Я хочу ей понравиться. Я хочу, чтобы она знала, что я не какой-нибудь привилегированный поганый расистский еврей с севера. Прежде всего, я встречаюсь с афроамериканкой. Я хочу, чтобы она об этом знала. Я не знаю, как упомянуть эту деталь в контексте данного разговора на столь раннем этапе наших отношений. Но чувствую ее презрение и хочу дать знать, что я не враг. Также хочу дать ей знать, что я не еврей. Между афроамериканским и еврейским сообществами исторически существует напряжение. Моя еврейская внешность — мое проклятие. Поэтому я стараюсь почаще платить кредиткой. Я куплю с нее «Слэмми-колу». Может быть, тогда бумажник случайно откроется на фотографии моей афроамериканской девушки. И она увидит, что моя фамилия Розенберг. Не еврейская. Ну, не
— Что еще? — повторяет она.
— Надо купить что-то еще, чтобы мне дали бумажных полотенец?

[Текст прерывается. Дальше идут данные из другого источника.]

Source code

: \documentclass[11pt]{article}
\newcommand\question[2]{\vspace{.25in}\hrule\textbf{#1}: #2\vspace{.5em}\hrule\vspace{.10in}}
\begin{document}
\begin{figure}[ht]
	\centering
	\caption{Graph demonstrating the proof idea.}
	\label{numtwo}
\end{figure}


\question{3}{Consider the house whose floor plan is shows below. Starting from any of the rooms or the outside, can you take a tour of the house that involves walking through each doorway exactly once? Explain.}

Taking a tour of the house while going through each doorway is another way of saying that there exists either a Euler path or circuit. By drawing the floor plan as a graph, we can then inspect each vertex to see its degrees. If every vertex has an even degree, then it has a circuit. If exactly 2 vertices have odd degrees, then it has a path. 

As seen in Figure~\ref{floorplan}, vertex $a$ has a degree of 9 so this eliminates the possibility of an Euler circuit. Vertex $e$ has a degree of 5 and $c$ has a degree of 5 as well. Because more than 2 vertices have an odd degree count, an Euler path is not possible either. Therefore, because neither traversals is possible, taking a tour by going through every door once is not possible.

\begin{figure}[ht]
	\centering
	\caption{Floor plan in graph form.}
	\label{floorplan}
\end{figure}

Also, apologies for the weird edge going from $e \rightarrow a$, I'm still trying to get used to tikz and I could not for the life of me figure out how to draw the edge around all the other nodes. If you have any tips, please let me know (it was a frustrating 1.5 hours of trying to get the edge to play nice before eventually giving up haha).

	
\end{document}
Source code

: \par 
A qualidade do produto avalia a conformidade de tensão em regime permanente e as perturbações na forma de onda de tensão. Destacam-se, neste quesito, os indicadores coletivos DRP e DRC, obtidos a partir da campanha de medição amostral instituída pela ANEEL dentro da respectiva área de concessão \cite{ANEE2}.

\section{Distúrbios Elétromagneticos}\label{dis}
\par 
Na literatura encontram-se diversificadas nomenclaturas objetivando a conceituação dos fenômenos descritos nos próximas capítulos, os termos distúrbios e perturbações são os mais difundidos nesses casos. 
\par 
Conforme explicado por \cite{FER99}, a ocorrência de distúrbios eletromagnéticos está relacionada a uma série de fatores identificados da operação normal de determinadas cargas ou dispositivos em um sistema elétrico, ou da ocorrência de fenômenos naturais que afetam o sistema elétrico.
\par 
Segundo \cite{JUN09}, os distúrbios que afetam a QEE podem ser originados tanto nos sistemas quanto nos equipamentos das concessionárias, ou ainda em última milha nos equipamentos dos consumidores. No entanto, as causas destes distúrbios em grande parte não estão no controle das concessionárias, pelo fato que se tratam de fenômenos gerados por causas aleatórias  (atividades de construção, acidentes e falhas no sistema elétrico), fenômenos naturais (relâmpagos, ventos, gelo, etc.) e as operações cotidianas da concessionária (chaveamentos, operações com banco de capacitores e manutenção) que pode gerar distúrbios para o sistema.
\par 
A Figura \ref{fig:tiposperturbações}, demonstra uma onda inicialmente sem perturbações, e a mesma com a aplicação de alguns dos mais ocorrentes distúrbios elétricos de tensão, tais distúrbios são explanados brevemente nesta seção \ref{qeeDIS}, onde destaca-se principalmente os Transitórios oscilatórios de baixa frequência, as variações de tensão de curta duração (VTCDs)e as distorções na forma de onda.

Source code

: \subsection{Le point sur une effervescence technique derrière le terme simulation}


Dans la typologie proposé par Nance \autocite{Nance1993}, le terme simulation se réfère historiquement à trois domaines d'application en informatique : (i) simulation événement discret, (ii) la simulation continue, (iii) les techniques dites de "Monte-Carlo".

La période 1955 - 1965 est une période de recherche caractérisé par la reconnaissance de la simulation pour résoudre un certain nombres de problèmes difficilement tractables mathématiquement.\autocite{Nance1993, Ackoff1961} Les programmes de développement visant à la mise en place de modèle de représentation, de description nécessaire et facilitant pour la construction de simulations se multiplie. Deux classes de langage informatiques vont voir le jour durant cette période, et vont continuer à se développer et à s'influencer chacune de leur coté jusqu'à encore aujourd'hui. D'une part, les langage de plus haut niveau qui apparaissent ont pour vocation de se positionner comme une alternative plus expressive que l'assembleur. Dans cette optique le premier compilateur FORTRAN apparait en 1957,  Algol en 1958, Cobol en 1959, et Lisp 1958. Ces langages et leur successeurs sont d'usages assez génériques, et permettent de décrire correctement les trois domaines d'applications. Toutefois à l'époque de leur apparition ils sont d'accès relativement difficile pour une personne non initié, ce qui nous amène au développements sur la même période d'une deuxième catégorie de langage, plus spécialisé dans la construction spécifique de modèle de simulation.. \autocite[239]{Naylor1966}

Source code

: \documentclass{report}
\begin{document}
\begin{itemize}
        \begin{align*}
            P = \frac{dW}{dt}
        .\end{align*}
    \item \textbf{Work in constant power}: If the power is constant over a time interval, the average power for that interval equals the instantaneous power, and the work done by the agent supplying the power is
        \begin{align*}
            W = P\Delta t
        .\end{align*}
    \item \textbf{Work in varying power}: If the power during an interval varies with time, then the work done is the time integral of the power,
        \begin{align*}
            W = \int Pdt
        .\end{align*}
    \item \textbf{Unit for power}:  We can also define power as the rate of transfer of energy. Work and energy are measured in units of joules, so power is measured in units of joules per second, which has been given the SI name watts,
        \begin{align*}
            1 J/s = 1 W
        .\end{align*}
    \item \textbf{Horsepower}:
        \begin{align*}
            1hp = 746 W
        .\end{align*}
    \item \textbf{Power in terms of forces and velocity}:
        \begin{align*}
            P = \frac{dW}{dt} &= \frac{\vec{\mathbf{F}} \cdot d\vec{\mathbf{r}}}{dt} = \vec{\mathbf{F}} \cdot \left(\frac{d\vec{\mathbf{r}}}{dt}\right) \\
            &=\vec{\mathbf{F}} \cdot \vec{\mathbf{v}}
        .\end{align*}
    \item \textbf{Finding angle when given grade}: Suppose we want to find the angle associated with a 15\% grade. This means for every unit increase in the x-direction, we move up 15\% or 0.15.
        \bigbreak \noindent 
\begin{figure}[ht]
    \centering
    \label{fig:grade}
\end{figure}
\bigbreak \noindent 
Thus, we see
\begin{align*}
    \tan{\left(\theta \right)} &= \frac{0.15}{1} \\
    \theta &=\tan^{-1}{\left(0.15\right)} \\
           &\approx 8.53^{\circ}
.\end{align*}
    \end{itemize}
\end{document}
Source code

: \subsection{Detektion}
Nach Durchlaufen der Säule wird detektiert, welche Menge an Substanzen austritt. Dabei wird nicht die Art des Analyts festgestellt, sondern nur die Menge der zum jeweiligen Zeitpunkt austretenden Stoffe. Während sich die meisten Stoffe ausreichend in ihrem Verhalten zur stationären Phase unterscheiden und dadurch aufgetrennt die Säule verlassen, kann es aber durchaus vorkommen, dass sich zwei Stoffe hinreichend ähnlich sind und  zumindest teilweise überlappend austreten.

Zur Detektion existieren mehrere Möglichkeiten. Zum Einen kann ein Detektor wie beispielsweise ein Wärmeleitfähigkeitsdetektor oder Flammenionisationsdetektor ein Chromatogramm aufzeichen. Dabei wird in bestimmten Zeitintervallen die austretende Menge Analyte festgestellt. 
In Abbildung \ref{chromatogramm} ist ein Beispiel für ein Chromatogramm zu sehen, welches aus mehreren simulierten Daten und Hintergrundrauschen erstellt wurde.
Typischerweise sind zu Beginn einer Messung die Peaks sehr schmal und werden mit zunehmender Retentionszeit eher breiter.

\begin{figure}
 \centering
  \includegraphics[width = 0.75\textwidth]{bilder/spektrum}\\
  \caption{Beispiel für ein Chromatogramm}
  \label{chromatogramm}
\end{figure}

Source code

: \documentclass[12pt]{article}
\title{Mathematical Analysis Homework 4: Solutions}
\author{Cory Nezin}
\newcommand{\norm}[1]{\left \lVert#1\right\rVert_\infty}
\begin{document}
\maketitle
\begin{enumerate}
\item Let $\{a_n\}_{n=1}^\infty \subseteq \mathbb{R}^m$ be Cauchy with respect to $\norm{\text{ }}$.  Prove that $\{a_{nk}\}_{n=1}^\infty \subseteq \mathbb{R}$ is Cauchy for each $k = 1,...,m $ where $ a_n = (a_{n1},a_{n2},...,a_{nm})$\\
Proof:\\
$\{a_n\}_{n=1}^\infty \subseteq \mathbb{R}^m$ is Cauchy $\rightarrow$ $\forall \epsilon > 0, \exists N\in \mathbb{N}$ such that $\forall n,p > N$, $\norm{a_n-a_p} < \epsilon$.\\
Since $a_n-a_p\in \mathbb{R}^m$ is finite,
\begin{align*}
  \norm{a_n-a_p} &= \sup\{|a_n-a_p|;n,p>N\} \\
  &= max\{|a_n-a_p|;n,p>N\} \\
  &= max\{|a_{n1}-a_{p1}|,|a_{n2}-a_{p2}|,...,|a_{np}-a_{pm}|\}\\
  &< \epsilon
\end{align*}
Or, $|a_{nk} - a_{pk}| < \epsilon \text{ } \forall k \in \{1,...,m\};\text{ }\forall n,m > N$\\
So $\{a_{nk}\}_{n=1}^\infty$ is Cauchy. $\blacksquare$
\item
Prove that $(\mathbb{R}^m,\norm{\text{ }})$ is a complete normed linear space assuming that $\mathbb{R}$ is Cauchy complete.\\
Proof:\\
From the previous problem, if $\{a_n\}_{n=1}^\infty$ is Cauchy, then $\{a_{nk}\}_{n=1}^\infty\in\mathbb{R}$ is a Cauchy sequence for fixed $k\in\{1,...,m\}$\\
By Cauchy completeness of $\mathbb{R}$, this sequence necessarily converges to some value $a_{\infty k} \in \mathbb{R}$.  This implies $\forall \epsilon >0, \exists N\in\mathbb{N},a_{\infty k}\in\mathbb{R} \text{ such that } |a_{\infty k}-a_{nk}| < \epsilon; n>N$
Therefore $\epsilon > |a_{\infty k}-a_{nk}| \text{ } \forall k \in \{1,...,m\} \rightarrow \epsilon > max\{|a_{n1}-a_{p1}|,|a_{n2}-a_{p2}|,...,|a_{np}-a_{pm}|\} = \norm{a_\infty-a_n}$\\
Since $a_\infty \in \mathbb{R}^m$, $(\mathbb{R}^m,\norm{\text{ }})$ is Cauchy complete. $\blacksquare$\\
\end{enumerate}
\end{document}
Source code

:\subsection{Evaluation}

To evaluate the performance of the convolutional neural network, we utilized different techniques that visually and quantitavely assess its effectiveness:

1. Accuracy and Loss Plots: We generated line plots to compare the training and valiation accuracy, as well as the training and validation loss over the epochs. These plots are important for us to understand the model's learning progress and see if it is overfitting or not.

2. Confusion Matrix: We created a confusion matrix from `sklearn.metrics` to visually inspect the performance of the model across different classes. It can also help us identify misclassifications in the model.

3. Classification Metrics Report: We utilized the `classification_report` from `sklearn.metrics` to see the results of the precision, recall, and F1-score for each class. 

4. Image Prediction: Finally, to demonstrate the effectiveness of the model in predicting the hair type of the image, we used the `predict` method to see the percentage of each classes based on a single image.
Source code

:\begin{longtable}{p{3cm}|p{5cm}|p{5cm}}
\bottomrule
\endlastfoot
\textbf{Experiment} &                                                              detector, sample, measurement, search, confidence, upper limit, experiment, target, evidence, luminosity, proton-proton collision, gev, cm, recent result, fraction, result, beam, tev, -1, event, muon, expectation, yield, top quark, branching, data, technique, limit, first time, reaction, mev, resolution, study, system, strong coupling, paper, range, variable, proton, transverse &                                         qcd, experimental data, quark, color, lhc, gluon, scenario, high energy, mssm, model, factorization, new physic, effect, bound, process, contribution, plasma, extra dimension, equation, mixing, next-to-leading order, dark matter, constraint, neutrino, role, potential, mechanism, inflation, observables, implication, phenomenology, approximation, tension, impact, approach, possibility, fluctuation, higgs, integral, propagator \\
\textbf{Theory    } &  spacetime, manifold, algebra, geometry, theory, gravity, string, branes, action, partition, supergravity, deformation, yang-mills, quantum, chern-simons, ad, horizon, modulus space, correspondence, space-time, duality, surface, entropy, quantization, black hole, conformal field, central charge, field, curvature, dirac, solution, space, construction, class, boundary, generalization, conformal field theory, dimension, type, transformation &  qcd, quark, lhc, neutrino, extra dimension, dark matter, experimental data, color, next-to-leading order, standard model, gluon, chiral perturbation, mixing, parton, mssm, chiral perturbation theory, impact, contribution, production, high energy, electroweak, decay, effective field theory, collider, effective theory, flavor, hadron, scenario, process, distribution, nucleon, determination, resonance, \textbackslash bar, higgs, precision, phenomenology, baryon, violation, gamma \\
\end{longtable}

— Пять долларов минум, — говорит она и показывает на какую-то воображаемую табличку.
Хочется сказать ей, что правильно говорить
— Как насчет «Слэмми-бургера»?
Она разглядывает ногти в ожидании.
— Я буду «Слэмми-бургер».
— Что-нибудь еще?
— Нет. Это все.
— Пять долларов тридцать семь центов.
Достаю бумажник, фото моей девушки отлично видно. Вы бы ее узнали. Она играла роль благонравной, но сексуальной мамы в ситкоме из девяностых. Не скажу, как ее зовут, но она красивая, умная, веселая, мудрая и афроамериканка. Предпочитает, чтобы ее называли «черной», но я не могу сломать выработанную годами привычку. Я работаю над этим. Девушка за стойкой не смотрит на бумажник. Я даю кредитку. Она берет, изучает, затем протягивает обратно.
— Кредитки не принимаем, — говорит она.
Но зачем тогда она ее взяла? Я протягиваю шесть долларов. Она считает мелочь, пересчитывает еще раз, затем кладет на стойку. Почему она не желает касаться моей руки?
— Можно мне еще бумажных полотенец и стакан воды?
Она вздыхает так, словно я попросил помочь мне с переездом в эти выходные, и исчезает за дверью, где, полагаю, у них хранятся бумажные полотенца и вода. Из-за двери выглядывает молодой афроамериканец в точно таком же костюме карнавальной расцветки и смотрит на меня. Я улыбаюсь и киваю. Он исчезает. Девушка возвращается с пакетом, двумя стаканчиками с водой и тремя бумажными полотенцами.
— А можно побольше полотенец? У меня все лобовое стекло в насекомых.
Она очень долго — минут пять? — смотрит на меня, словно не веря своим ушам, и снова исчезает за дверью. Я правда хочу ей понравиться. Что мне сделать, чтобы ей понравиться? Знает ли она, что я написал целую книгу об афроамериканском кинорежиссере-новаторе Уильяме Гривзе, чей документальный фильм «Симбиопсихотаксиплазм» настолько опередил свое время, что я провозгласил Гривза Винсентом Ван Гогом американского кинематографа? Хотя сейчас я понимаю, что есть что-то в корне расистское в том, чтобы отмечать заслуги афроамериканского режиссера, сравнивая его с белым европейским художником-мужчиной. Еще и мертвым. Я забыл, что он
— Вы знаете, кто такой Уильям Гривз? — спрашиваю я, прощупывая почву.
Парень снова выглядывает, угрожающе, словно я только что сделал девушке предложение.
— Ладно, неважно, — говорю я. — Спасибо за полотенца и воду.
Оборачиваюсь, чтобы уйти. Кто-то сзади с присвистом выдыхает. То ли парень, то ли девушка. Возможно, за дверью сидит третий афроамериканец, который у них тут отвечает за выдохи. Я не оглядываюсь. Мне обидно. Я одинок. Я хочу, чтобы меня любили. Как только выхожу из «Слэмми», за мной запирают дверь. Свет внутри гаснет, теперь парковка подсвечена тускло-красным. Я оборачиваюсь. В витрине — неоновый знак «закрыто». Куда они делись? Им разве не нужен свет, чтобы собраться? У них вообще есть машины?